Superintendente de onde viria o recurso de R$ 100 milhões?

Minha expectativa é que o Atlético tire a diferença do fluminense (disse desconversando).

Como será a definição da personalidade jurídica do CBA?

Estamos no processo final que dará ao Centro autonomia jurídica. Isso será solucionado em curto prazo.

Outra situação ainda indefinida é quanto à prorrogação da Zona Franca, anunciada pela presidente Dilma Roussef há um ano. Qual é a sua avaliação?

Ao que sei, o projeto foi aprovado na comissão especial, tem que  ser votado na Câmara Federal e seguirá  para o Senado. Temos que ter um pouquinho de paciência, mas o fato é que o apoio do Governo Federal existe.  Estão seguindo o rito legislativo do País.

Como o setor de duas rodas tem respondido às medidas anunciadas pela Suframa, Governo do Estado e bancos públicos?

Temos que esperar mais um pouco para fazermos uma análise. Volto a dizer que o problema no setor de duas rodas é crédito. Não é um problema estrutural da Zona Franca de Manaus. É um problema de mercado. Se estas fábricas estivessem em qualquer outro ponto do território nacional estariam enfrentando o mesmo problema. Conversei hoje (ontem) com o representantes das montadoras e me informaram que o setor apresentou discreta melhora, ainda não como esperam.

É possível que se adotem novas medidas para fomentar o setor?

Estamos estudando duas soluções. Um modelo de fundo garantidor e a outra solução é a expansão do modelo de negociação via consórcio. Por essa segunda via se diminui o risco da inadimplência. Tenho conhecimento de que alguns consórcios têm o tamanho da produção anual de algumas empresas. As tratativas não vão parar em dezembro, por isso faremos uma avaliação.

E quanto ao faturamento do Polo Industrial deste ano frente ao crescimento do País. Qual é sua análise?

O saldo vai ser positivo em termos de moeda brasileira, mas não me parece que a gente conseguirá superar o crescimento em dólar.
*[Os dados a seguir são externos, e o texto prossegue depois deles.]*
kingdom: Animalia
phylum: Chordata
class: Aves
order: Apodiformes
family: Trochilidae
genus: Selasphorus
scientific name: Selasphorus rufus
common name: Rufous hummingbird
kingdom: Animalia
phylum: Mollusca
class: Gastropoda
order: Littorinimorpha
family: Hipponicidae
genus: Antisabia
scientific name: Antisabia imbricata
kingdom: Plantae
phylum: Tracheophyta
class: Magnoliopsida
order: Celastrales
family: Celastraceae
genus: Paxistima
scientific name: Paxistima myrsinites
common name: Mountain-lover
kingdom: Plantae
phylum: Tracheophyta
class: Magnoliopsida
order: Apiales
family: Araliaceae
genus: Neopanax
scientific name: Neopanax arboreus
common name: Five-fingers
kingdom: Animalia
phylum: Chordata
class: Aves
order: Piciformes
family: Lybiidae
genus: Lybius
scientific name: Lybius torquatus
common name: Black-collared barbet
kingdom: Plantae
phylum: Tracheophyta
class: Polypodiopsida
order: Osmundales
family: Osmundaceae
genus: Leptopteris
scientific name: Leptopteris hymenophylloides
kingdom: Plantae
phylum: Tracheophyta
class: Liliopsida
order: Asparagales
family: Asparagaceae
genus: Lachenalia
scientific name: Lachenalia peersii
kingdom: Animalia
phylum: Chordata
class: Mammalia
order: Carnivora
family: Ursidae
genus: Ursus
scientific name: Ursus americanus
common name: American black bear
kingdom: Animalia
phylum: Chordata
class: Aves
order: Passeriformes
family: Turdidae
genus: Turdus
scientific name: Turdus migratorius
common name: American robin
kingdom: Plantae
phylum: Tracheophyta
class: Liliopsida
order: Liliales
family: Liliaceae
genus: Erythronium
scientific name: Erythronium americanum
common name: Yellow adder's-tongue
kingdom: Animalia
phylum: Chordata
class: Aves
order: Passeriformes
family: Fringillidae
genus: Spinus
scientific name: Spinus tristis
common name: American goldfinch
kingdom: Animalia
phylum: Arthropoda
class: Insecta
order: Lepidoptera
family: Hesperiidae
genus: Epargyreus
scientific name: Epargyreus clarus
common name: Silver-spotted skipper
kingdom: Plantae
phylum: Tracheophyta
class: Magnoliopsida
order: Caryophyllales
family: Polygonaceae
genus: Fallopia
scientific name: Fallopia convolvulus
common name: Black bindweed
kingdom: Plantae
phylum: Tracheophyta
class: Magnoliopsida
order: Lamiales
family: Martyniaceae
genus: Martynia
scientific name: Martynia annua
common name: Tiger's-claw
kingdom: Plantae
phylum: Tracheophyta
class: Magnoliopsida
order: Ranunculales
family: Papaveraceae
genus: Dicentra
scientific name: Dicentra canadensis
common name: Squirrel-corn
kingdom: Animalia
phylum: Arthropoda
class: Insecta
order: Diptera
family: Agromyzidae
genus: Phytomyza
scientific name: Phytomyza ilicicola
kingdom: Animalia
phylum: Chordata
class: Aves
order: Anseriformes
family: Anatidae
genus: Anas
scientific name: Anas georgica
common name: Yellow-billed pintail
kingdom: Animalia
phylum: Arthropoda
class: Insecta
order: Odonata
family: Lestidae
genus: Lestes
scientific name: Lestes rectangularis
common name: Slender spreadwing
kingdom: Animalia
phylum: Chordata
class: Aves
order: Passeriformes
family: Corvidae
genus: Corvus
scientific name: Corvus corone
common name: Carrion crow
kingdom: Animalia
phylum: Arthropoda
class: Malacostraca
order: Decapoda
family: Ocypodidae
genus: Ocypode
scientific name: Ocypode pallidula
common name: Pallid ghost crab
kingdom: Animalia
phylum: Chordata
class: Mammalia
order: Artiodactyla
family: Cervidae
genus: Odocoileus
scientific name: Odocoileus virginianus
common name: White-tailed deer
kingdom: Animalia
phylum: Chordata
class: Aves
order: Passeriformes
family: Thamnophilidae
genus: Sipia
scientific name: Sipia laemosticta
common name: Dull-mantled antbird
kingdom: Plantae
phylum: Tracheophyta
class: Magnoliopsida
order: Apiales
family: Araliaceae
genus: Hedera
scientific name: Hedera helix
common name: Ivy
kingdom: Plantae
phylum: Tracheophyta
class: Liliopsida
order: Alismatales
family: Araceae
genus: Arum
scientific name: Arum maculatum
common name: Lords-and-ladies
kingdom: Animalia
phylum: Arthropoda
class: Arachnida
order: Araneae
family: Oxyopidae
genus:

Por uma razão simples, a própria base do dólar correu muito forte, com crescimento de aproximado de 25%. Para se ter crescimento em dólar, a economia teria que ter crescido mais de 25% (o FMI estima crescimento de 1,5%). Devemos lembrar que o que produzimos fica no mercado nacional, onde a moeda internacional não teve impacto no custo, por isso não me preocupa o faturamento em dólar. Preocupa-me o crescimento da produção física, da ocupação e o crescimento em real.

Qual a projeção para os próximos meses?

Temos o polo farmacêutico que é promissor e trará outras fábricas para o PIM, o que fomentará empregos e atividade econômica paralela. Temos também fábricas de outros segmentos interessadas em se instalar no PIM, mas não podemos dizer quais são para não criarmos falsas expectativas.